不安になったが、これもザハグランロッテの生活を安定させる為だ。
そう考えるとロスの覚悟も決まってくる。
えーと、メニューは…?
あれか…?
テーブルにあるな…。
受けた注文はどうするんだ…?
細かな説明が何も無いまま送り出されたので、ロスは店を見ながら仕事のやり方に当たりを付けていく。
すると先程カウンターで待機していた小柄な女性が話しかけてきた。
「あ!いいですね!似合ってますよ?あ、私カルルって言います!働くことになったんですね!?よろしくです!」
明るい声でそう言うカルルはロスと同じように白と黒で作られた制服を身にまとっている。
小柄だが、醸し出す大人の色気から、自分と歳が近いのではないかと考えた。
「あぁ、よろしくね」
「髪を上げられたんだ?おでこはマスターのこだわりだからねぇ…でも!良いと思うよ!何か大人の色気が出た感じ!お客にファンが出来るかもね!」
よく喋る人だな…。
そんな第一印象を感じた。
「あの…受けた注文はどうしたら?」
「ああ、それはテーブルにあるこの2枚札を…あそこにぶら下げたらマスターが料理を作るから!料理は必ず1枚札と一緒に持って行ってね!」
カルルから説明を聞いたロスは、さっそくザハグランロッテに注文を聞きに行く。
本に集中しているのか、ロスが近づいても彼女は気が付かなかった。
穏やかな空気の中、冷ややかな澄まし顔の彼女に声をかける。
どんな反応を見せてくれるだろうかと期待しながら…。
「お客様…ご注文はお決まりですか?」
本を読んでいると、聞き慣れた声が話しかけてきた。
この声はロスね…。
この言葉使い…面接だけで無く、さっそく働いているのか、それともただの悪ふざけか…。
私は顔を上げ、ロスの顔を見て動きが止まった。
「…………」
「あれ? どこか変だった??」
小奇麗な服に身を包み、いつも隠れているおでこと目が露出している。
更に、数房垂れた前髪がいつもと全然違う印象を作っていた。
何これ…。
ちょっとドキドキするわね…。
いつもと違う雰囲気に私はドキドキしている内心を必死に隠そうとした。
「お前…自分の服は? 追い剥ぎにでも会ったのかしら?」
私は照れを隠すため皮肉めいた事を言った。
「え?あぁ…服のこと?この店の制服らしくて、さっき着替えさせられたんだ」
「頭も禿げ上がってるし…」
ああもう…この口は勝手に…!
思い通りに言葉を出せない私は、自分にイライラしながらも、表面上はいつも通りに澄ましておいた。
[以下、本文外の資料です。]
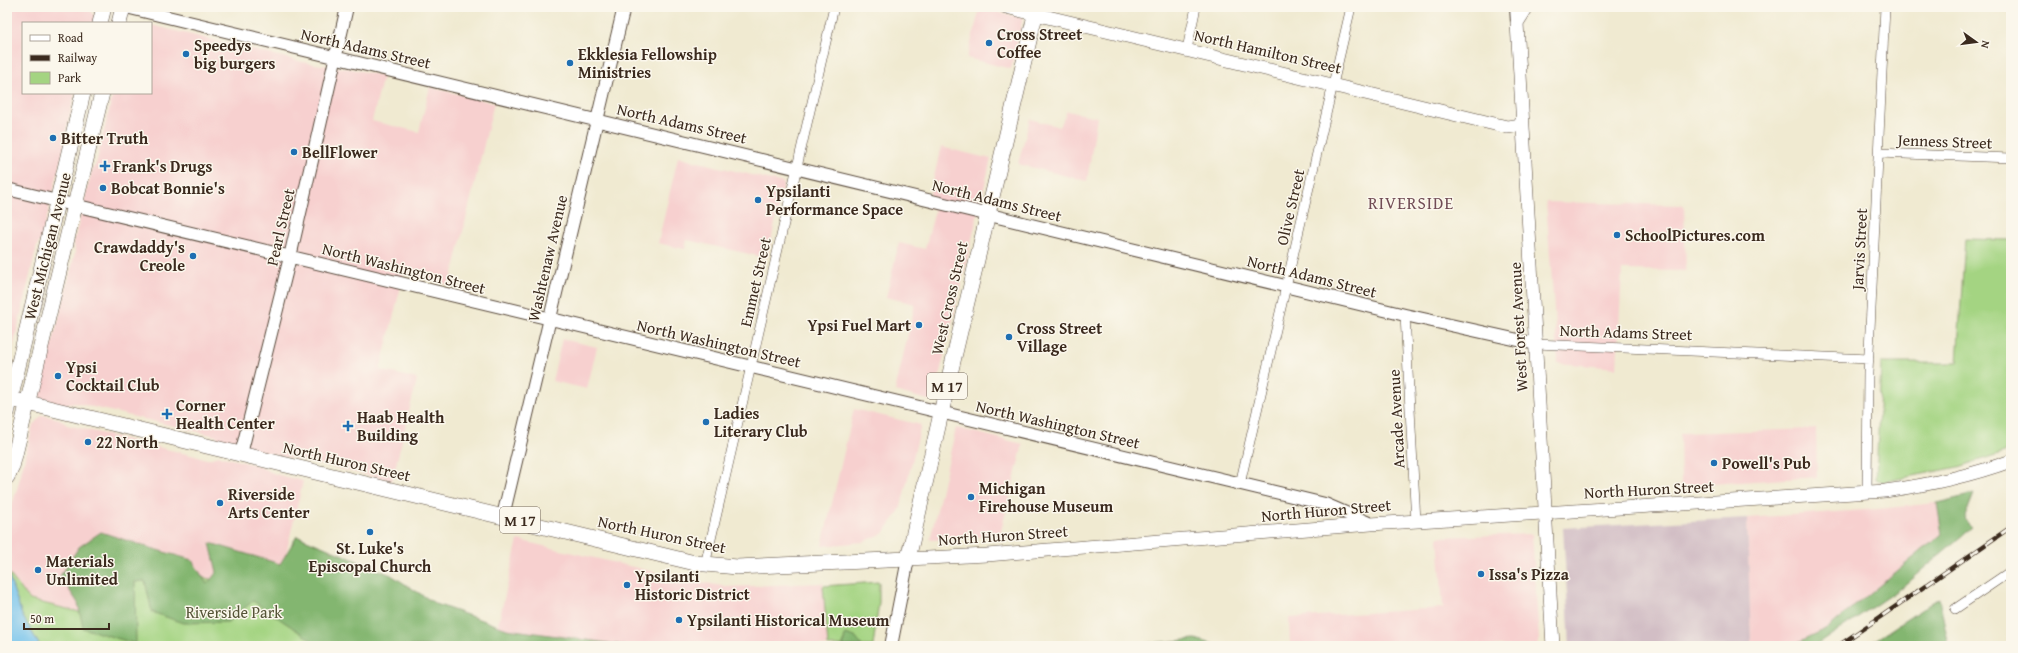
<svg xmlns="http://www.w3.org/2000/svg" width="2018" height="653" font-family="'Gentium Book Plus',serif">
<rect width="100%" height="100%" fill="#fbf7ec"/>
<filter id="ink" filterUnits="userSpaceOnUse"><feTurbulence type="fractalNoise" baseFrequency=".025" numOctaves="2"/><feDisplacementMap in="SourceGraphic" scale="8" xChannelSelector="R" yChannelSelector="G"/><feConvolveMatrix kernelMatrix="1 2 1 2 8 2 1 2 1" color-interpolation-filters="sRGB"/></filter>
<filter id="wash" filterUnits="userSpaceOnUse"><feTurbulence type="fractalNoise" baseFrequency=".012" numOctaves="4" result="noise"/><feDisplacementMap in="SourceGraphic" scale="16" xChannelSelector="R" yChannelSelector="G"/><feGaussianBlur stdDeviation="0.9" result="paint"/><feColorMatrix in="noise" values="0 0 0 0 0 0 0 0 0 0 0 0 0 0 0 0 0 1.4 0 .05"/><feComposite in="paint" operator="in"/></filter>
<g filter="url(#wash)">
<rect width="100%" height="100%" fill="#f0ead1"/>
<path fill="#f7d0cf" d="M 7,7 L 88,7 L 95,16 L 94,23 L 23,23 L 23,93 L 75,93 L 66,130 L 67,136 L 42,237 L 37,246 L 12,352 L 13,360 L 7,384 Z
M 980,8 L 1023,18 L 1011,69 L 967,58 Z
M 151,25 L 307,63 L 352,69 L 383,76 L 372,121 L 419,132 L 430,87 L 494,103 L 450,285 L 404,274 L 380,370 L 417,379 L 392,481 L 221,442 L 216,436 L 76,403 L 64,405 L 42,399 L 40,397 L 38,390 L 54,337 L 75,253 L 74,242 L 92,170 L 96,164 L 113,93 L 151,93 Z
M 1067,111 L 1097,117 L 1087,181 L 1018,164 L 1030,119 L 1060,127 Z
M 941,147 L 991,159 L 937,385 L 940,390 L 935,402 L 895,391 L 915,304 L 886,297 L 899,243 L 925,249 L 935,210 L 927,207 Z
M 678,157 L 784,183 L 767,258 L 687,240 L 685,249 L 658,243 Z
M 1546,202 L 1684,205 L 1686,271 L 1622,270 L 1617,368 L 1558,363 Z
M 562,339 L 597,347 L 587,389 L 552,381 Z
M 854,409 L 921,425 L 900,510 L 884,533 L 863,542 L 822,546 Z
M 42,415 L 60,419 L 67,425 L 207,459 L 219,456 L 256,465 L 275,474 L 303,481 L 277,592 L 219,582 L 122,622 L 30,600 L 7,571 L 7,518 L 16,493 L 33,425 Z
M 956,428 L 1023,444 L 1000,535 L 930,540 Z
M 1816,429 L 1817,477 L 1681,486 L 1680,433 Z
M 1937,503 L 1942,534 L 1828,628 L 1790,646 L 1751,646 L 1747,518 L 1878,509 Z
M 1532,534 L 1539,638 L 1537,646 L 1290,646 L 1289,618 L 1443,608 L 1438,537 Z
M 518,540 L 680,578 L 727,587 L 823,583 L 828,646 L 555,646 L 496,633 Z"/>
<path fill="#d2bec5" d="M 1747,518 L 1751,646 L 1570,646 L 1563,528 Z"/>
<path fill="#a4d482" stroke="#707f50" d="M 1965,239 L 2011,240 L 2011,450 L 1958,467 L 1883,482 L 1876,479 L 1881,363 L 1957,363 Z
M 7,571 L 30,600 L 121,622 L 133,576 L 189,575 L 554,646 L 40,646 L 22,615 Z
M 879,582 L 879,602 L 873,646 L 828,646 L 823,586 Z"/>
<path fill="#83b670" stroke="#5f7047" d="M 1974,494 L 1964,519 L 1972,527 L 1902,587 L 1815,646 L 1790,646 L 1828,628 L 1942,534 L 1937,503 Z
M 101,532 L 150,548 L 192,560 L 207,584 L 217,572 L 210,543 L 280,564 L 297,536 L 391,575 L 436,604 L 507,629 L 629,646 L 320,646 L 253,601 L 228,622 L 183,623 L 152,612 L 145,581 L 135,582 L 136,644 L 83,628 L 78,603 L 60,576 L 79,547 Z
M 1939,598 L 1949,646 L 1866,646 Z
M 845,634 L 855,637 L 862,646 L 843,646 Z
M 1195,639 L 1220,646 L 1119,646 Z"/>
<path fill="#71c1ec" stroke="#567685" d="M 7,571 L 22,615 L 40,646 L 7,646 Z"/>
</g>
<g filter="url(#ink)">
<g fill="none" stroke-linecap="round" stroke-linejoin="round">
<defs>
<path id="minor" d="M 1187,49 L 1196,7
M 1878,153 L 2011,158
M 1405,315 L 1416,522
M 1536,344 L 1869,359
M 1240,484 L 1351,7
M 1867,493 L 1868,373 L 1885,7
M 705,565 L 834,7
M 1955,609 L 2011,571"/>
<path id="tertiary" d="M 126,7 L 1405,315 L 1536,344
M 1516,7 L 1517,23
M 7,189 L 1325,504 L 1371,524
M 241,454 L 290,257 L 347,7
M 503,516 L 624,7
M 891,646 L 908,559"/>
<path id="secondary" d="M 1006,7 L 1507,127 L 1522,125
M 1527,7 L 1517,23 L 1553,646
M 908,559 L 987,555 L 1371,524 L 1885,491 C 1928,485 1970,476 2011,461"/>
<path id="primary" d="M 100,23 L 104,7
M 119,23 L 123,7
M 7,398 L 695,563 L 737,567 L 908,559 L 949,378 L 1037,7
M 7,413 L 83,93
M 7,477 L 12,467 L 102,93"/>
</defs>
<use href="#minor" stroke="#564739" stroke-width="10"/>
<use href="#tertiary" stroke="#564739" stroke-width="14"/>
<use href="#secondary" stroke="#564739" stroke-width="14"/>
<use href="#primary" stroke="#564739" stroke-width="16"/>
<use href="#minor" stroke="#fff" stroke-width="9"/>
<use href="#tertiary" stroke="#fff" stroke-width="12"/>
<use href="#secondary" stroke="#fff" stroke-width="13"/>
<use href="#primary" stroke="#fff" stroke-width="15"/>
<defs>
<path id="rail" d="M 1838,646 L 2011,527"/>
</defs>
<use href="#rail" stroke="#3b2a1e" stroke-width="4.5"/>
<use href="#rail" stroke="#fbf7ec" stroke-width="3" stroke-dasharray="9" stroke-linecap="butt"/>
</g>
</g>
<g fill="#1f6fb2" stroke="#fbf7ec" stroke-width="1.5">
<circle cx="989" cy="43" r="4"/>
<circle cx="186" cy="54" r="4"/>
<circle cx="570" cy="63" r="4"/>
<circle cx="53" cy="138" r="4"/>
<circle cx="294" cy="152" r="4"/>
<path d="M103 160h4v4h4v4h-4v4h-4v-4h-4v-4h4z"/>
<circle cx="103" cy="188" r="4"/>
<circle cx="758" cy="200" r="4"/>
<circle cx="1617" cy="235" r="4"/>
<circle cx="193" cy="256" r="4"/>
<circle cx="919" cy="325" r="4"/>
<circle cx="1009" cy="337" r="4"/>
<circle cx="58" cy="376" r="4"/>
<path d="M165 408h4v4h4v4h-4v4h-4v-4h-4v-4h4z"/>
<circle cx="706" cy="422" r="4"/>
<path d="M346 420h4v4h4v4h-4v4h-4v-4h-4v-4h4z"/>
<circle cx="88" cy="442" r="4"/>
<circle cx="1714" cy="463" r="4"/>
<circle cx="971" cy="497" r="4"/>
<circle cx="220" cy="503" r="4"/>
<circle cx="370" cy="532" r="4"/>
<circle cx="38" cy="570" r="4"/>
<circle cx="1481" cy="574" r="4"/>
<circle cx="627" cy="585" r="4"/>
<circle cx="679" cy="620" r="4"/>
</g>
<g text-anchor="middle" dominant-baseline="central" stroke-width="3" stroke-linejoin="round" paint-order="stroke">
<g fill="#fbf7ec" stroke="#75685c" stroke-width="1">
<rect x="927" y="373" width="40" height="26" rx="3"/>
<rect x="500" y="507" width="40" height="26" rx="3"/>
</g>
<g font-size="15" font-weight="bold" fill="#3b2a1e">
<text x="947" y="386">M 17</text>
<text x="520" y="520">M 17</text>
</g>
<g font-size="16" font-weight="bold" fill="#3b2a1e" stroke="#fbf7ec" text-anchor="start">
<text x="997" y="34">Cross Street<tspan x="997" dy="18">Coffee</tspan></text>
<text x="194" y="45">Speedys<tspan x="194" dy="18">big burgers</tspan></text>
<text x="578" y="54">Ekklesia Fellowship<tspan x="578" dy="18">Ministries</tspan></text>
<text x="61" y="138">Bitter Truth</text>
<text x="302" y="152">BellFlower</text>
<text x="113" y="166">Frank's Drugs</text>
<text x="111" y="188">Bobcat Bonnie's</text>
<text x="766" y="191">Ypsilanti<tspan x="766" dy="18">Performance Space</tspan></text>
<text x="1625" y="235">SchoolPictures.com</text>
<text x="185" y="247" text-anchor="end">Crawdaddy's<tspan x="185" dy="18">Creole</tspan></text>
<text x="911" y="325" text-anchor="end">Ypsi Fuel Mart</text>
<text x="1017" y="328">Cross Street<tspan x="1017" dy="18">Village</tspan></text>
<text x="66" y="367">Ypsi<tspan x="66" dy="18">Cocktail Club</tspan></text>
<text x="176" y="405">Corner<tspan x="176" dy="18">Health Center</tspan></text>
<text x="714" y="413">Ladies<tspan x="714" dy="18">Literary Club</tspan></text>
<text x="357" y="417">Haab Health<tspan x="357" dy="18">Building</tspan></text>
<text x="96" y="442">22 North</text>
<text x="1722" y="463">Powell's Pub</text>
<text x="979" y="488">Michigan<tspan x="979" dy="18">Firehouse Museum</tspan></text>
<text x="228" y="494">Riverside<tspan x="228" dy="18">Arts Center</tspan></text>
<text x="370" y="548" text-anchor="middle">St. Luke's<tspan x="370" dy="18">Episcopal Church</tspan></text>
<text x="46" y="561">Materials<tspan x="46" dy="18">Unlimited</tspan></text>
<text x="1489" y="574">Issa's Pizza</text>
<text x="635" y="576">Ypsilanti<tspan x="635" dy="18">Historic District</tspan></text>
<text x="687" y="620">Ypsilanti Historical Museum</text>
</g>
<g font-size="16" fill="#3b2a1e" stroke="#fbf7ec">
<text transform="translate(366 48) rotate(13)">North Adams Street</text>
<text transform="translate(1268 51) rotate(13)">North Hamilton Street</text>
<text transform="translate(682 123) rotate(13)">North Adams Street</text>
<text transform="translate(1945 141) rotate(2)">Jenness Street</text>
<text transform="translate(997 200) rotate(14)">North Adams Street</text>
<text transform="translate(1290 207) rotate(-77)">Olive Street</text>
<text transform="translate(280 227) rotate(-77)">Pearl Street</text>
<text transform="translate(47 246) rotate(-76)">West Michigan Avenue</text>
<text transform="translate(1859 249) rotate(-87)">Jarvis Street</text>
<text transform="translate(547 258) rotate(-77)">Washtenaw Avenue</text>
<text transform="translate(404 268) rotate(14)">North Washington Street</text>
<text transform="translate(1312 276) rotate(14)">North Adams Street</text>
<text transform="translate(755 282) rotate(-77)">Emmet Street</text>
<text transform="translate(949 298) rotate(-77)">West Cross Street</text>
<text transform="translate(1518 327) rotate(-93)">West Forest Avenue</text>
<text transform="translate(1626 332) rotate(2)">North Adams Street</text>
<text transform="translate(719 343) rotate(13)">North Washington Street</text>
<text transform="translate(1396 419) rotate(-93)">Arcade Avenue</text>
<text transform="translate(1058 424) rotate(13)">North Washington Street</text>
<text transform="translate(347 461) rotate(13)">North Huron Street</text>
<text transform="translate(1649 489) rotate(-3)">North Huron Street</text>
<text transform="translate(1326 510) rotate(-5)">North Huron Street</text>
<text transform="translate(662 534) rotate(12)">North Huron Street</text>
<text transform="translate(1003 535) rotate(-4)">North Huron Street</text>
</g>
<g font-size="16" fill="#555437" stroke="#fbf7ec">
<text x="234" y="612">Riverside Park</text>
</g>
<g font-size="17" letter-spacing="1" fill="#714c55" stroke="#fbf7ec">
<text x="1411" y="202">RIVERSIDE</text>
</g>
</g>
<rect width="2018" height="653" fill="none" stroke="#fbf7ec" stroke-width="24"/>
<rect x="22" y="22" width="130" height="72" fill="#fbf7ec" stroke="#aea59a"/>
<rect x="30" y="35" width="20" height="6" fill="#ffffff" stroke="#aea59a"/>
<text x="58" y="42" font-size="12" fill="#3b2a1e">Road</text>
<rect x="30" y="55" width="20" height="6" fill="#3b2a1e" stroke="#aea59a"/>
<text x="58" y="62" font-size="12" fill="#3b2a1e">Railway</text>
<rect x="30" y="72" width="20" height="12" fill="#a4d482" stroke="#aea59a"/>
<text x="58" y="82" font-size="12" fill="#3b2a1e">Park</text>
<g transform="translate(1976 42) rotate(104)" stroke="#fbf7ec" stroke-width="3" paint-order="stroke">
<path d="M0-3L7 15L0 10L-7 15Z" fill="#3b2a1e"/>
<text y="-6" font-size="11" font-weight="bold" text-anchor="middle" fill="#3b2a1e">N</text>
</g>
<path d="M24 623v6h85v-6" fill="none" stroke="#3b2a1e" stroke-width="2"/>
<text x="30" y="623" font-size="12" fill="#3b2a1e" stroke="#fbf7ec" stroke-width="3" paint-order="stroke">50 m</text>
</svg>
「それは違うから! それは流石に俺の毛根に失礼だから!」
ロスが髪の毛を手の平で軽く触りながら抗議している。
こんな顔だったのね…。
いつもよりハッキリ見える目と顔に、私は鼓動が速くなるのを感じた。
正直にいえば、なかなか男前だと思った。
「さっそく働かされているのね」
採用か…。
これからどうなるのかしら…。
新しい街に、新しい仕事…環境が新しくなり、ザハグランロッテはこれからの事が少し不安になっていた。